Friday, June 13, 2014

Kathy Page featured on Storyville App

“The Kissing Disease”  by Kathy Page is this week's Storyville App story of the week.  Storyville was launched in 2011 and has received acclaim for its curatorial vision; each week the app features a new story from the best story collections published by commercial and independent presses alike. Kathy Page had this to say about the genesis of her remarkable story:
Well, who doesn’t like to kiss?  I’ll admit it cheers me to see other people kissing, too. At high school we called mono the kissing disease, but when I wrote this story I was thinking more of HIV/AIDS. That pandemic surfaced during my twenties.

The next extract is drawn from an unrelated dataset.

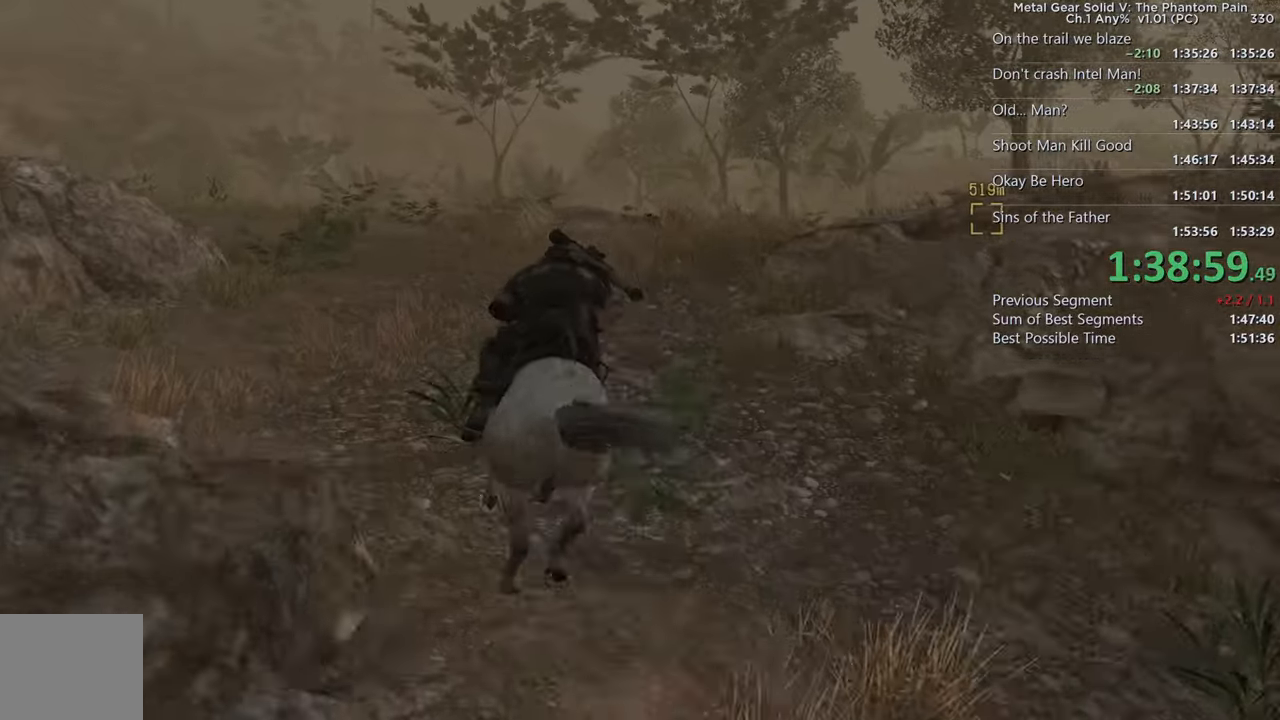
{"buttons": [], "left_stick": "up-right", "right_stick": "down-right", "events": [[16, "right_stick", "down-right"], [33, "SQUARE", "down"], [166, "SQUARE", "up"], [266, "left_stick", "up-right"], [283, "SQUARE", "down"], [400, "SQUARE", "up"]]}
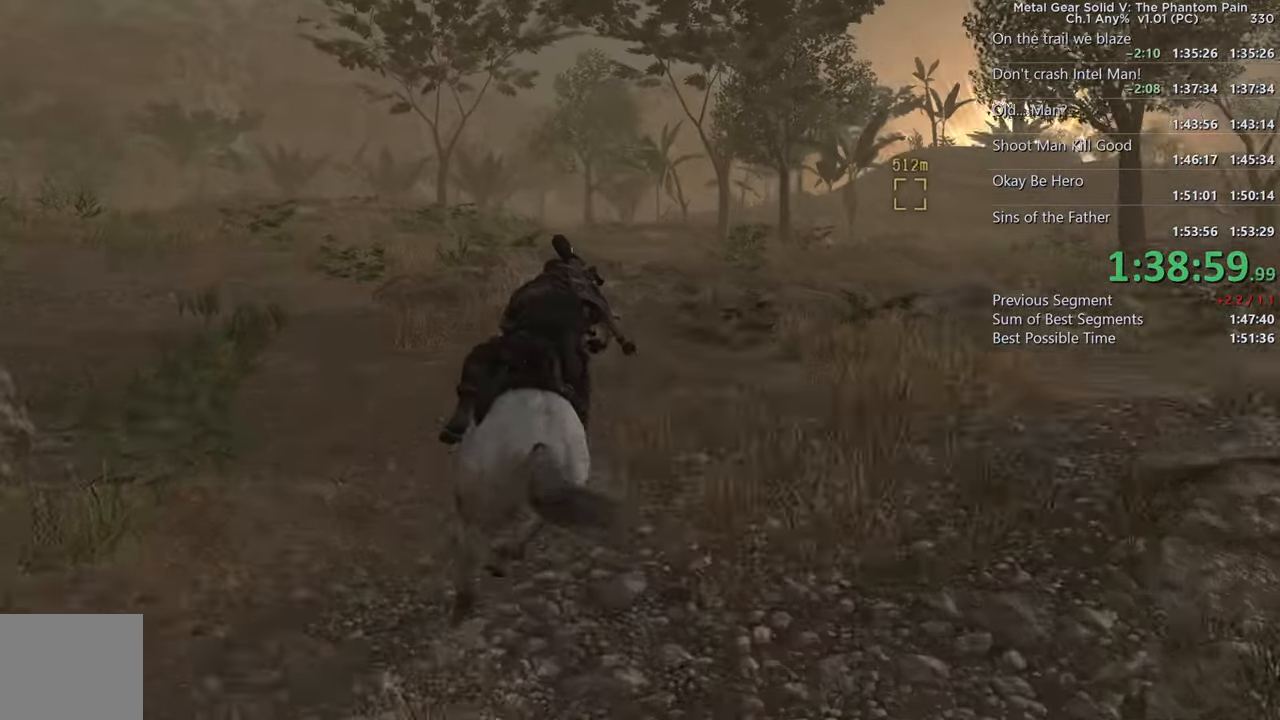
{"buttons": [], "left_stick": "up", "right_stick": "right", "events": [[16, "right_stick", "right"], [50, "SQUARE", "down"], [216, "SQUARE", "up"], [350, "SQUARE", "down"], [466, "SQUARE", "up"], [500, "left_stick", "up"]]}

Everyone lost someone. There was a before, and an ongoing after.  It was terrible time, but there were eventually some positive consequences: increased honesty and more open public discourse about sex, for example. It was that aspect, the silver lining, that I had in mind.
 
The story begins with Gary arguing with the radio.  My roots are in England, and for decades BBC Radio 4 was the background to my life.  No ads, little music, just wonderful voices.  Between the drama, poetry and news, panels of experts and pundits would discuss in intricate (sometimes exhaustive) detail the controversies of the day.  My family and I frequently joined in and I still sometimes listen online. Gary’s position as the story opens is so vehement that it implies  his eventual willingness to enjoy what he thought repugnant. That’s the seed from which the story grew.
 
Men and masculinity interest me a great deal,  as does the way in which, generally speaking, we deal with otherness by separation, as if  it was contagious — which brings me right  back to disease.  Bodies — our relationship with them, the ways in which they may betray or overtake us or be dramatically transformed — are a preoccupation of mine.  One of the protagonists in my novel Alphabet is in transition between genders; The Find centres on a woman’s struggles with the onset of Huntington’s disease, and there lies yet another of my many preoccupations: identity.  How much can we change and still remain who we are? At what point do we become someone else?